- _EXCERPT TO READ_
It is evident from the forgoing discussion that in order to make the reward and punishment that is going to take place in the Hereafter an observable reality in this world, the Almighty selects certain personalities called messengers. Their person becomes a means to communicate the truth to their addressees in a conclusive manner. Besides this powerful and observable means, these messengers also elucidate and explain the truth to their respective peoples. As indicated earlier, this truth is that a person shall one day be held accountable before the Almighty on basis of his deeds and then be rewarded and punished accordingly. With the special help and assistance of the Almighty, these messengers remove misconceptions that surround this truth, and vehemently remind people that if they do not accept it they shall be doomed in this world and in the Hereafter. Messengers give glad tidings of success both in this world and in the next to those who profess faith in them. People who deliberately deny the truth are punished in various degrees so that this whole process can substantiate the reward and punishment that is to take place on similar grounds in the Hereafter.

As a consequence of this fundamental premise, what needs to be understood is that some directives of Islam are specific to this divine practice which relates to the age of the Prophet Muhammad (sws) and his Companions (rta) and cannot be extended to later periods. The reason for this, as pointed out many times before, is that as per the divine practice discussed in the previous sections, these directives relate to non-Muslims who intentionally deny the truth. After the termination of the institution of revelation, no one can know whether a non-Muslim is deliberately denying the truth or not. Only the Almighty knows this. In the age of messengers, He chose to reveal this judgement through His appointees, while after them He has not chosen to do so. Consequently, it is imperative that Muslims study the Qur’an and the life of the Prophet (sws), which are replete with the details of this divine practice in the proper perspective.

- _WORK INSTRUCTIONS_
**A)** Rewrite the paragraph of the passage on messengers that begins "As a consequence of this fundamental premise" as a short bulleted list that keeps its main facts.
**B)** Answer these questions from the passage on messengers:
(i) What do messengers give to those who profess faith in them?
(ii) What truth do messengers explain to their peoples?
(iii) After the termination of the institution of revelation, who alone knows whether a non-Muslim is deliberately denying the truth?

- _DATA EXTRACT_
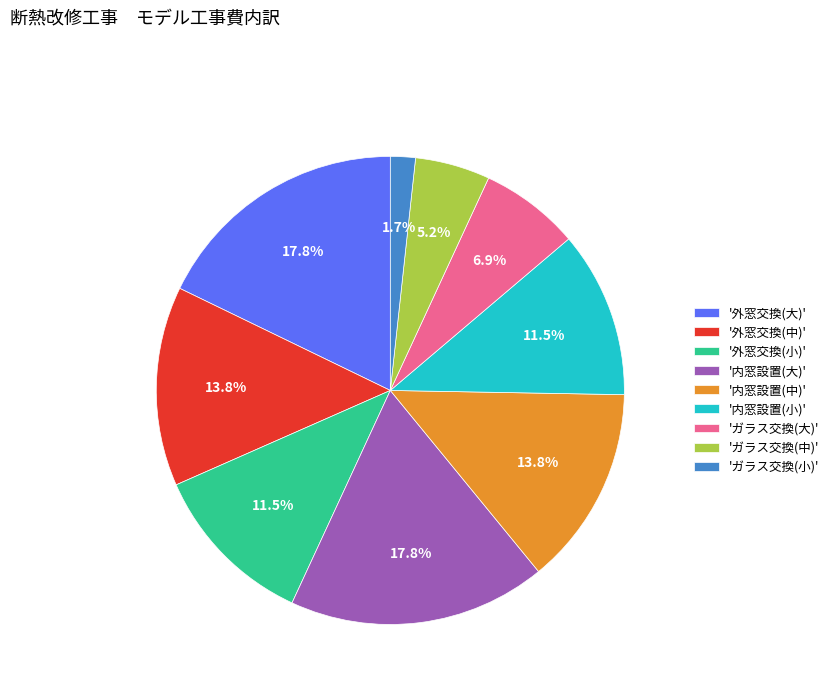

Count the number of slices in the pie.

9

- _RESPONSES PER TASK_
**A)**
- Some directives of Islam belong to a divine practice tied to the age of the Prophet Muhammad (sws) and his Companions (rta), and they cannot be extended to later periods.
- These directives concern non-Muslims who intentionally deny the truth.
- Since the institution of revelation ended, no one can know whether a non-Muslim is deliberately denying the truth. Only the Almighty knows this.
- In the age of messengers, He revealed this judgement through His appointees. After them, He has not chosen to do so.
- Muslims must therefore study the Qur'an and the life of the Prophet (sws) in the proper perspective.

**B)**
(i) Glad tidings of success both in this world and in the next.
(ii) That a person shall one day be held accountable before the Almighty on the basis of his deeds and then be rewarded and punished accordingly.
(iii) Only the Almighty.